Вместе с мистером Крикши идет еще один человек, у него что-то неладно с плечами, он весь перекошенный, горбатый. Все трое движутся молча. Только ботинки ужасно стучат. Длинные тени прочертили улицу. Ветер раскачивает духовую лампу, и тени дергаются, как живые. Мэйзи рада уцепиться за руку Крикши, она сжимает ее крепко-крепко.

Окна темные, как будто в доме никого нет. Отец сидит на ступеньке, и плечи его устало опущены, словно их придавила тоска отчаяния. Громкий голос Крикши пробивается сквозь ветер и темноту:

— Холбрук, ты больше не пробовал устроиться на бойню?

— Не!

— Сегодня взяли на работу новых людей.

— Вот жалость-то, что ты не черномазый, — вмешивается в разговор тот, сутулый. — Был бы черномазым, устроился бы к нам сегодня как пить дать.

— Сегодня взяли на работу новых людей, — снова повторяет Крикши. — Если им покажется, что ты не станешь бастовать, может, они и тебя возьмут. Они ведь поэтому негров берут, думают, черномазые пойдут в штрейкбрехеры, если начнется стачка, должны будут пойти, а то за что же им работу давать?

Мэйзи подошла к отцу. Он даже не посмотрел в ее сторону. Монотонным, вялым голосом проговорил:

— Пойди в дом, помоги матери с обедом. Можешь ей объяснить: в нашей семье не одну Бесс нужно кормить, другие тоже жрать хотят.

Мэйзи хотела что-то сказать, но забыла, что именно.

— Ну, шагай, — прикрикнул отец. — Давай, давай, поворачивайся.

В кухне свет не включен.

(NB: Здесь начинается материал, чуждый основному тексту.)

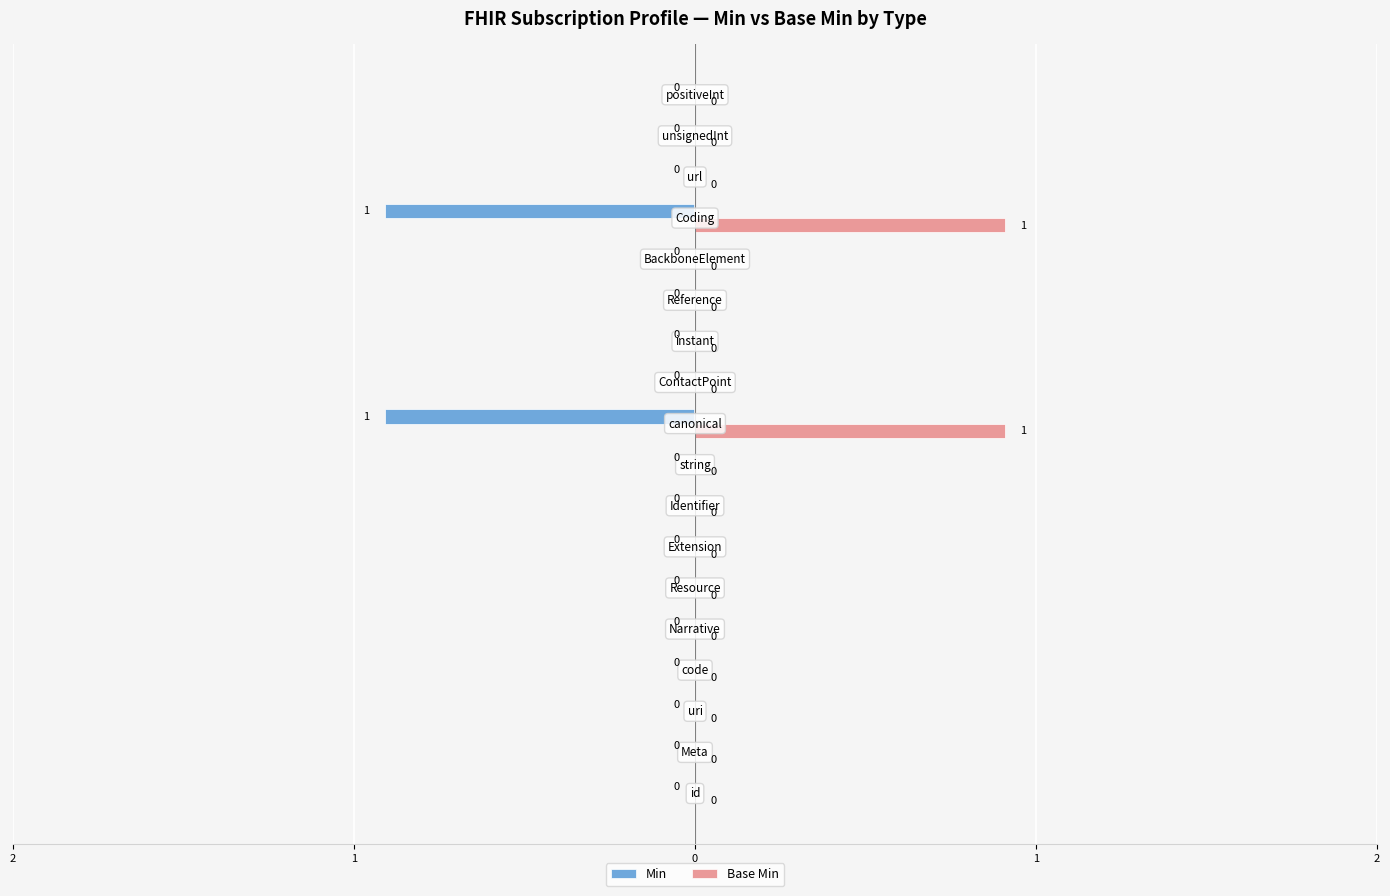

What are all the series names shown in the legend?

Min, Base Min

В грязном полумраке сумерек Мэйзи с трудом различает мать — та сидит неподвижно, прижимает к груди спящего ребенка, и глаза у нее большие, с лихорадочным блеском. Две черные косы безжизненно падают вниз, ее лицо глядит из них, как из гроба, вверху витками клубится слабый свет — это отблеск догорающего огня пробивается сквозь открытую заслонку.

— Мама, — почему-то окликает ее Мэйзи, подходит к матери и целует ее. Щека Анны так и пылает.

«Оружие-оружие», — шепчет она беззвучно и опускается на колени, уткнувшись лицом в материнский подол.

Мать не двигалась. Мэйзи крепче прижалась к ней. Она начала дрожать. Мать сказала:

— Я вообще-то не особая охотница до укрепляющих средств, Элси, но когда уж так прикрутит…

Мэйзи рывком отстранилась. Снова ощущение кошмарного сна. Но за спиной у нее стол, и она чувствует, какой он прочный (здорово она ушибла руку о камни мостовой). Не зажигая света, она достала тарелки и расставила их на столе. Открыла дверцу печки, подбросила дров.

Яркие витки над головою матери заклубились сильней и сильней. Это мелькание огненных бликов вдруг снова вызвало острый приступ страха (нечто студнеобразное залепило лицо, и вновь зловонное дыхание, грохочущий гогот). Она бросилась к лампе, зажгла ее и стояла дрожа, освещенная внезапным светом. Ну вот, все и прошло.

— Что такое? — голос Анны, испуганный, хриплый. — Что такое? — Потом поняла. — А, зажегся свет. Я этого, наверно, испугалась. Где ты так долго пропадала, голубка моя? Накрой-ка на стол, нарежь хлеба. С минуты на минуту придет папа.

— Да дома он, — ответ звучит строптиво. — Дома. Стол уже накрыт, и папа пришел.

— Да. Папа уже дома. Сейчас уложу Бесс и будем обедать. — Анна опускается на колени перед печкой, словно собралась молиться. — Хоть бы ничего не пригорело. Достань горшок с бобами и переложи картошку в миску. Теперь зови папу. Ох, деточка моя. — Анна наконец заметила, как она дрожит. — Да что ж ты так трясешься? Ты ведь не думаешь, что я могу тебя ударить, нет? Чего бы ради тебе такое думать? Я тебя и пальцем не трону.